To get this up-close view, Varma made some modifications to the hive and to his workshop. First, he and Rosenthal took two frames of comb out of a hive box and slid them into observation cases—imagine a Connect Four grid made of glass. Then, he drilled a hole through a boarded-up window in the workshop. That way, the bees could come and go as they pleased, but their hive would stay warmer through the winter.
Thus, the workshop, which yielded a sort of hive-within-a-hive, became his practice field. “I was able to experiment with different lighting techniques and figure out what ways I could make bees look interesting in a photograph,” he explains, “and then I used those techniques in these different science labs to take the photographs that I needed to for this story.”
But even with this intimate perspective, Varma realized that there was something he still couldn’t see—the full development of an egg into an adult worker bee. After the queen bee lays a single egg in a cell of the comb, the worker bees feed the egg for a few days until it hatches into a larva. The larva continues to eat and grow until Day 10. Then, the worker bees cap the cell, and 11 days later an adult honeybee emerges. Varma was captivated by “this crazy transformation, from one nasty-looking grub thing into this crazy-looking insect.”

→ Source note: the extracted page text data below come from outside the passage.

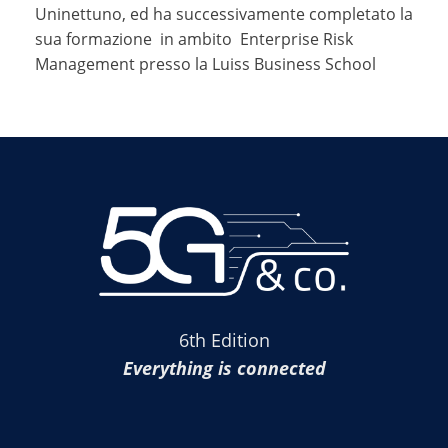
Uninettuno, ed ha successivamente completato la
sua formazione in ambito Enterprise Risk
Management presso la Luiss Business School
6th Edition
Everything is connected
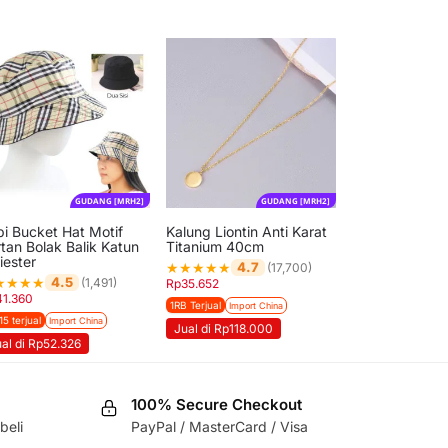
GUDANG [MRH2]
GUDANG [MRH2]
pi Bucket Hat Motif
Kalung Liontin Anti Karat
tan Bolak Balik Katun
Titanium 40cm
iester
★
★
★
★
★
4.7
(17,700)
★
★
★
★
4.5
(1,491)
Rp
35.652
41.360
1RB Terjual
Import China
15 terjual
Import China
Jual di Rp118.000
al di Rp52.326
100% Secure Checkout
beli
PayPal / MasterCard / Visa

So he got creative. He’d already been photographing at a lab at UC Davis. The lab had a refrigerator-size incubator that could match the perfect conditions for honeybee development—including the temperature and humidity levels inside a capped cell. This way, when worker bees would cap a brood cell, Varma could cut away the capping without harming the bee’s development. He set a small piece of brood comb in the incubator, and rigged up a contraption that would allow his camera to photograph the same cell for a week at a time. “I couldn’t really photograph one bee for the whole 21 days of its life cycle, so I broke it up and I tried to capture each transformation that happens,” he says. As with any experiment, there were challenges. The first few tries, the humidity levels weren’t right. And then the first time-lapse he got revealed an ant infestation—all he had were photos of ants eating bee larvae. “Once it started to work, I was like, ‘Oh my god, this is going to be the coolest thing ever if I can show every part of this process.’”
His tenacity paid off. After dozens of tries over six months, Varma got enough footage to compile an incredible time-lapse video of a honeybee’s development. (Watch it at the top of this page or by clicking the link here.)
In addition to perfecting his lighting and techniques, Varma found that keeping bees in his backyard gave him a sort of street cred with the scientists he collaborated with. “The thing is that the people who research bees all tend to be very passionate about bees,” he says. “Because I had gotten excited and learned about bees myself, I think that was helpful. Even if I was not the most experienced or effective beekeeper, I think having gone through that experience helped me relate to the scientists better.”
Unfortunately, with the end of the assignment came the end of Varma’s venture as a beekeeper. The already-weak hive swarmed, and the remaining bees fell victim to an ant infestation. As a full-time photographer with a hectic travel schedule, he has decided that now isn’t the time to restart.
While Varma expected to figure out technical processes, he didn’t quite anticipate the emotional connection he’d develop through taking care of the honeybees. “That was the coolest part!” he remembers. “I could see the queen wandering around and laying eggs. I could see the bees coming in and doing their waggle dance to teach their sisters where there’s food. There was all kinds of drama that I had no idea goes on in a hive!”
Melody Rowell recently completed an eight-week beginner’s course in beekeeping. She’s looking forward to putting her new knowledge to use on the hives on National Geographic’s rooftop.